§ Work order:
Reproduce the material word for word, from the line containing "Itinerantes do Espírito." through the end of the material. Leave the pictures out of your answer.

(Transcribed page text)

==================================================

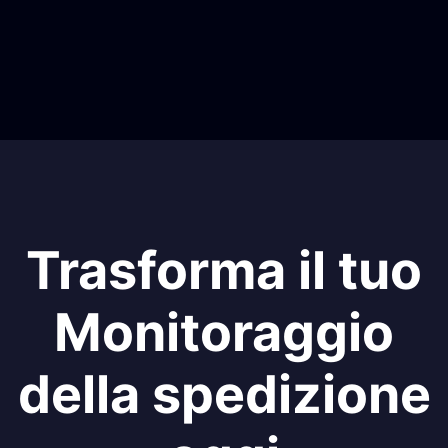
Trasforma il tuo
Monitoraggio
della spedizione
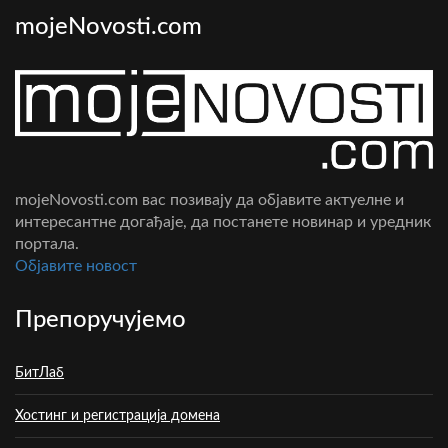
mojeNovosti.com
mojeNovosti.com вас позивају да објавите актуелне и
интересантне догађаје, да постанете новинар и уредник
портала.
Oбјавите новост
Препоручујемо
БитЛаб
Хостинг и регистрација домена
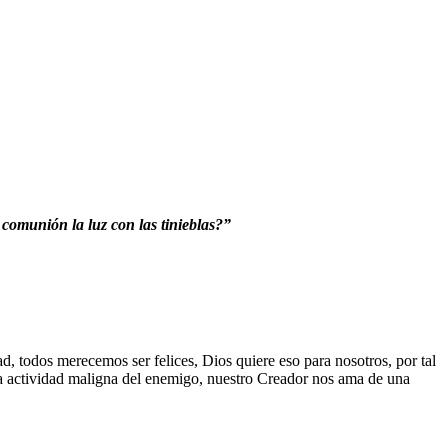
 comunión la luz con las tinieblas?”
, todos merecemos ser felices, Dios quiere eso para nosotros, por tal
la actividad maligna del enemigo, nuestro Creador nos ama de una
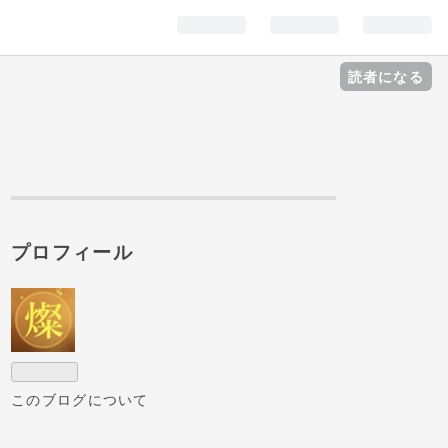
読者になる
プロフィール
このブログについて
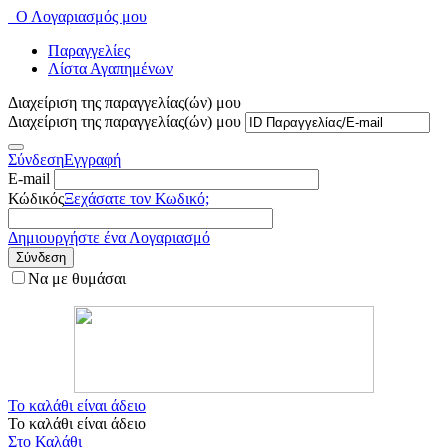
Ο Λογαριασμός μου
Παραγγελίες
Λίστα Αγαπημένων
Διαχείριση της παραγγελίας(ών) μου
Διαχείριση της παραγγελίας(ών) μου
Σύνδεση
Εγγραφή
E-mail
Κώδικός
Ξεχάσατε τον Κωδικό;
Δημιουργήστε ένα Λογαριασμό
Σύνδεση
Να με θυμάσαι
Το καλάθι είναι άδειο
Το καλάθι είναι άδειο
Στο Καλάθι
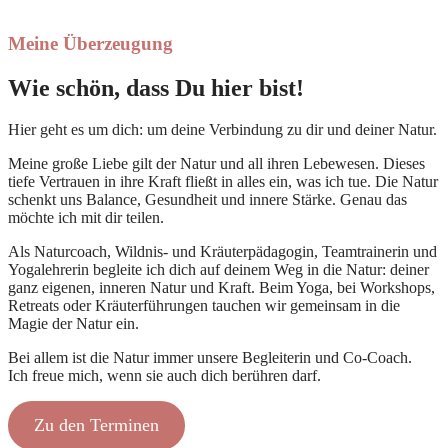
Meine Überzeugung
Wie schön, dass Du hier bist!
Hier geht es um dich: um deine Verbindung zu dir und deiner Natur.
Meine große Liebe gilt der Natur und all ihren Lebewesen. Dieses
tiefe Vertrauen in ihre Kraft fließt in alles ein, was ich tue. Die Natur
schenkt uns Balance, Gesundheit und innere Stärke. Genau das
möchte ich mit dir teilen.
Als Naturcoach, Wildnis- und Kräuterpädagogin, Teamtrainerin und
Yogalehrerin begleite ich dich auf deinem Weg in die Natur: deiner
ganz eigenen, inneren Natur und Kraft. Beim Yoga, bei Workshops,
Retreats oder Kräuterführungen tauchen wir gemeinsam in die
Magie der Natur ein.
Bei allem ist die Natur immer unsere Begleiterin und Co-Coach.
Ich freue mich, wenn sie auch dich berühren darf.
Zu den Terminen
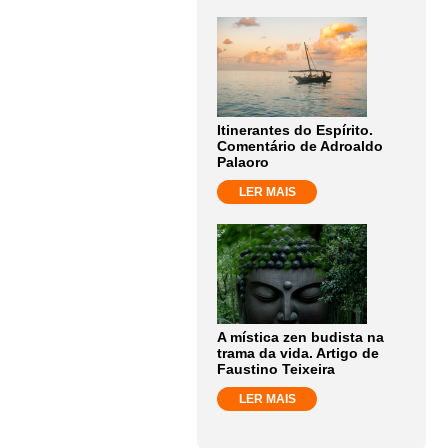
Itinerantes do Espírito.
Comentário de Adroaldo
Palaoro
LER MAIS
A mística zen budista na
trama da vida. Artigo de
Faustino Teixeira
LER MAIS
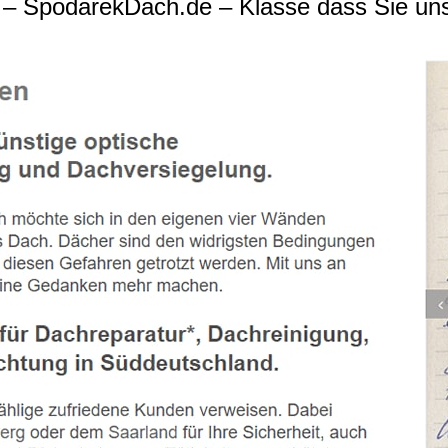
– SpodarekDach.de – Klasse dass Sie un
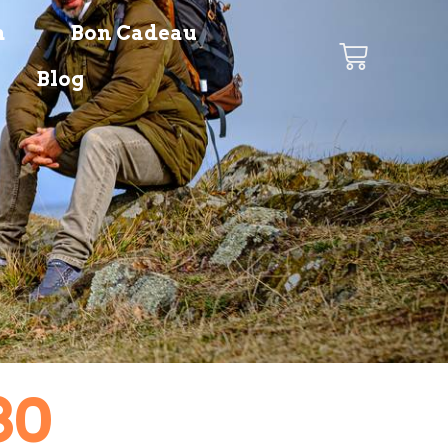
a
Bon Cadeau
Blog
30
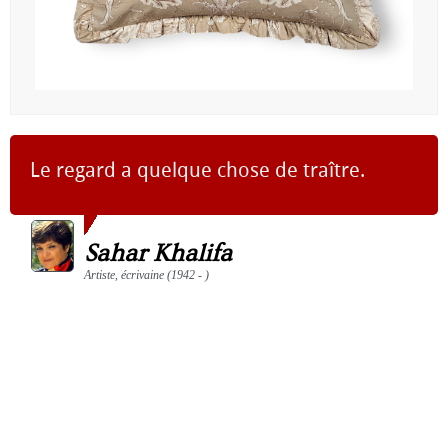
Le regard a quelque chose de traître.
Sahar Khalifa
Artiste, écrivaine (1942 - )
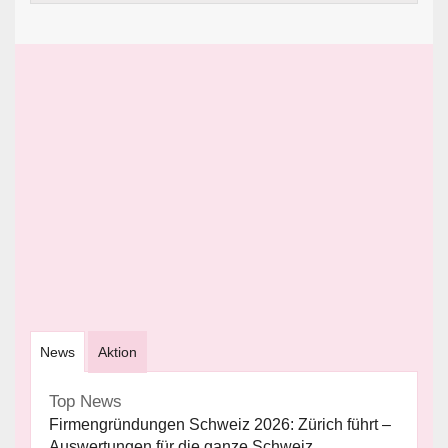
News
Aktion
Top News
Firmengründungen Schweiz 2026: Zürich führt –
Auswertungen für die ganze Schweiz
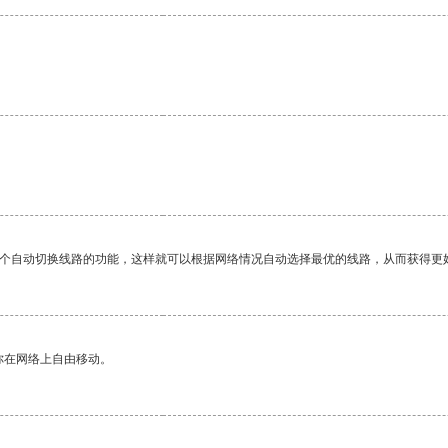
一个自动切换线路的功能，这样就可以根据网络情况自动选择最优的线路，从而获得更
你在网络上自由移动。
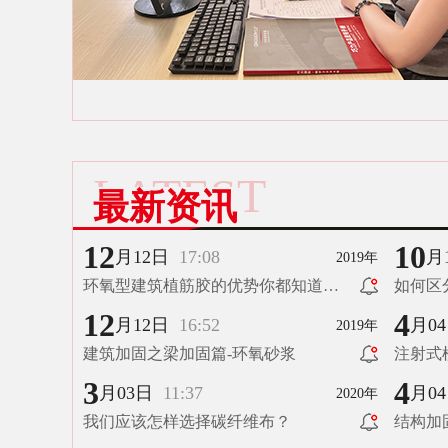
LATEST
最新资讯
12
10
月12日
17:08
月
2019年
环氧型建筑植筋胶的优势你都知道
如何区
吗？
12
4
月12日
16:52
月0
2019年
建筑加固之梁加固篇-环氧砂浆
注射式
3
4
月03日
11:37
月0
2020年
我们应该怎样选择碳纤维布？
结构加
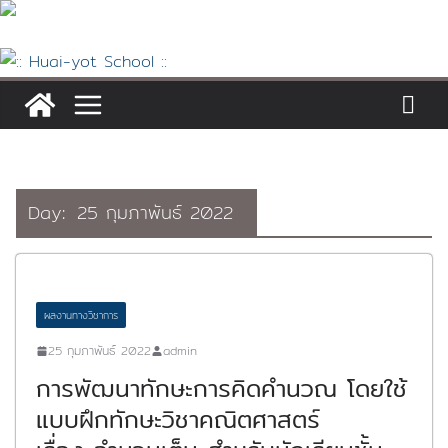
Skip
to
content
Day:
25 กุมภาพันธ์ 2022
ผลงานทางวิชาการ
25 กุมภาพันธ์ 2022
admin
การพัฒนาทักษะการคิดคำนวณ โดยใช้
แบบฝึกทักษะวิชาคณิตศาสตร์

==================================================

§ Output of the task:
Itinerantes do Espírito.
Comentário de Adroaldo
Palaoro
LER MAIS
A mística zen budista na
trama da vida. Artigo de
Faustino Teixeira
LER MAIS
– SpodarekDach.de – Klasse dass Sie un
a
Bon Cadeau
Blog
30
Le regard a quelque chose de traître.
Sahar Khalifa
Artiste, écrivaine (1942 - )
News
Aktion
Top News
Firmengründungen Schweiz 2026: Zürich führt –
Auswertungen für die ganze Schweiz
一个自动切换线路的功能，这样就可以根据网络情况自动选择最优的线路，从而获得更
你在网络上自由移动。
LATEST
最新资讯
12
10
月12日
17:08
月
2019年
环氧型建筑植筋胶的优势你都知道
如何区
吗？
12
4
月12日
16:52
月0
2019年
建筑加固之梁加固篇-环氧砂浆
注射式
3
4
月03日
11:37
月0
2020年
我们应该怎样选择碳纤维布？
结构加
Skip
to
content
Day:
25 กุมภาพันธ์ 2022
ผลงานทางวิชาการ
25 กุมภาพันธ์ 2022
admin
การพัฒนาทักษะการคิดคำนวณ โดยใช้
แบบฝึกทักษะวิชาคณิตศาสตร์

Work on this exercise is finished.